## AUFGABENSTELLUNG
a – Nennen Sie alle Überschriften im Textabschnitt zu Strafbarkeitsrisiken für Lehrkräfte.
b – Zitieren Sie aus dem Textabschnitt zu Strafbarkeitsrisiken für Lehrkräfte die Stelle zwischen "b)      Strafbarkeit" und "Lehrkräfte strafbar sein.", beide eingeschlossen.
c – Welcher Paragraph des StGB wird im Textabschnitt zu Strafbarkeitsrisiken für Lehrkräfte für sexuellen Missbrauch von Kindern genannt?

## TEXTABSCHNITT
* * * *

1.       Wo drohen Strafbarkeitsrisiken?

a)       Sexualstraftaten

Nicht selten werden Lehrerkräften Sexualdelikte vorgeworfen. Fehlinterpretationen kindlicher Angaben oder kalkulierte Falschaussagen von pubertierenden SchülerInnen können zu Ermittlungsverfahren wegen sexuellen Missbrauchs von Schutzbefohlenen (§ 174 StGB) oder Kindern (§ 176 StGB) führen. Auch einvernehmliche Beziehungen zwischen Lehrerkräften und SchülerInnen können strafbar sein, wenn ein Zusammenhang zum Abhängigkeitsverhältnis besteht. Selbst eine einvernehmliche Beziehung mit volljährigen SchülerInnen kann beispielsweise durch Inaussichtstellen einer bestimmten Benotung dienstrechtliche und strafrechtliche Konsequenzen haben.


b)      Strafbarkeit durch Unterlassen

Lehrkräfte haben gegenüber ihren SchülerInnen im Schulbetrieb und auf Schulausflügen eine sogenannte Garantenstellung und Obhutspflicht. Sie müssen alles ihnen Zumutbare tun, um gesundheitliche Schäden von ihren SchülerInnen abzuwenden. Das Unterlassen kann für Lehrkräfte strafbar sein.

* * * *

## Gespeicherte Einträge
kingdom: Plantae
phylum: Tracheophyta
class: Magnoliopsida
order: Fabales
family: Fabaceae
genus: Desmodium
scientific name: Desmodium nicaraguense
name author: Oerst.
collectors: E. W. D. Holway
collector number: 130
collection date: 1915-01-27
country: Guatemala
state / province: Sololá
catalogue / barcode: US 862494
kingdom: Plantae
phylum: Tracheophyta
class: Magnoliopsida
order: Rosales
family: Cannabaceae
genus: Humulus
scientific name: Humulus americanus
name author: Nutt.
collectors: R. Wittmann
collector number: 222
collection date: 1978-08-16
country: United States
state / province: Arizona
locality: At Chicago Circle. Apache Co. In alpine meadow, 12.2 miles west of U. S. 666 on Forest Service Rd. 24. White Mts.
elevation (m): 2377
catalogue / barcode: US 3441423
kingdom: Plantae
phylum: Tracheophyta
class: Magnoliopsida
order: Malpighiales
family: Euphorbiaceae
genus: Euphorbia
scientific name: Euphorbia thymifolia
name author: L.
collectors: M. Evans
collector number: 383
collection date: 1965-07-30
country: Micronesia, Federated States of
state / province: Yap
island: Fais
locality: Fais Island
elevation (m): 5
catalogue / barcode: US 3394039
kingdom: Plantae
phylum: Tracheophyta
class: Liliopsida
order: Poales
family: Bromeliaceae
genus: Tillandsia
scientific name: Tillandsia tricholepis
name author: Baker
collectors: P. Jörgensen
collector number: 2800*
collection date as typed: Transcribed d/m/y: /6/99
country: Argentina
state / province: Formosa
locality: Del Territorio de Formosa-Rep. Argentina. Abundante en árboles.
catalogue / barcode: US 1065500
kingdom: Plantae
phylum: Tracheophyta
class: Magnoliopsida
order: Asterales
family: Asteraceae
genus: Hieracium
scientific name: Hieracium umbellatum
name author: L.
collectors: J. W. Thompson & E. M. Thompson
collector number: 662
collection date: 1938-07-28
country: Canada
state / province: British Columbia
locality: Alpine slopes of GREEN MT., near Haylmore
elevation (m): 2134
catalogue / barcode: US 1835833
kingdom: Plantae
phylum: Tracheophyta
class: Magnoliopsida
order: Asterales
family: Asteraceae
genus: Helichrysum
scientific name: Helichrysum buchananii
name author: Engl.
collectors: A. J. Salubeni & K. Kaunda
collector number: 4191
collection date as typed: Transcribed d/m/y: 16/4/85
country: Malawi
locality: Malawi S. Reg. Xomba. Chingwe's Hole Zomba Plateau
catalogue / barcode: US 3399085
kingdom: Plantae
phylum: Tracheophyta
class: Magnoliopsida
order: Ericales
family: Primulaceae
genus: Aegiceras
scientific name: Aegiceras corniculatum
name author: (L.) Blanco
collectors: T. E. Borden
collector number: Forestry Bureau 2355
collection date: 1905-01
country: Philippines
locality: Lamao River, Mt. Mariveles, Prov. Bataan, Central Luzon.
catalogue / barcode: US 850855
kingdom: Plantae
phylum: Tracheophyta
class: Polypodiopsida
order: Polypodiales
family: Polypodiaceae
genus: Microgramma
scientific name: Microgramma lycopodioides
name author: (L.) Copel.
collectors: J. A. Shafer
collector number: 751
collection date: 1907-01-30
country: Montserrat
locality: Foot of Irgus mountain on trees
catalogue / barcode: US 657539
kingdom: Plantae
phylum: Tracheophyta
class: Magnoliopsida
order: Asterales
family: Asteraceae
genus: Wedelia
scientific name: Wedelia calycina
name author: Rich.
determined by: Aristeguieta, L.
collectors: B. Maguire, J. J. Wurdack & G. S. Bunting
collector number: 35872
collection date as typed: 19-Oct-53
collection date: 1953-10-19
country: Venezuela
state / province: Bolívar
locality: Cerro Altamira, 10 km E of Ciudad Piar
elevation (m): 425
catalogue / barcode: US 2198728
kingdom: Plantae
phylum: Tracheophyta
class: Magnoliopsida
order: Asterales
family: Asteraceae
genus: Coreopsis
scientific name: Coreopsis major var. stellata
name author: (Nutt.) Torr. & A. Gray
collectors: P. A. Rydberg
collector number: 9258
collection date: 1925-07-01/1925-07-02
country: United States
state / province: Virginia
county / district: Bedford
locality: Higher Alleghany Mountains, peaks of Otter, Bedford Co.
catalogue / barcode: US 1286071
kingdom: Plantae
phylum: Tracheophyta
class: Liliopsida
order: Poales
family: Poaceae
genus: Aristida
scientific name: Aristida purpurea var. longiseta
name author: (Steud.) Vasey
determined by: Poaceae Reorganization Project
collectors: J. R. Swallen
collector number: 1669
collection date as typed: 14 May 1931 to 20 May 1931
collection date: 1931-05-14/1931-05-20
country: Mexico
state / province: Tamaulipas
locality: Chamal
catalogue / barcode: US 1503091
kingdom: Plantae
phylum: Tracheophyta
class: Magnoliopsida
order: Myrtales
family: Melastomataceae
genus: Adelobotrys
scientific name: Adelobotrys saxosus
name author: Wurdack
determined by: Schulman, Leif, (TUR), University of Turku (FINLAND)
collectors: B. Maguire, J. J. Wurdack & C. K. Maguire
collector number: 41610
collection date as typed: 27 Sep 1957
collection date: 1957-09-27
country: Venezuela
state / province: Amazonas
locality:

* * * *

## GEORDNETE LÖSUNGEN
a –
- Wo drohen Strafbarkeitsrisiken?
- Sexualstraftaten
- Strafbarkeit durch Unterlassen

b –
b)      Strafbarkeit durch Unterlassen

Lehrkräfte haben gegenüber ihren SchülerInnen im Schulbetrieb und auf Schulausflügen eine sogenannte Garantenstellung und Obhutspflicht. Sie müssen alles ihnen Zumutbare tun, um gesundheitliche Schäden von ihren SchülerInnen abzuwenden. Das Unterlassen kann für Lehrkräfte strafbar sein.

c – § 176 StGB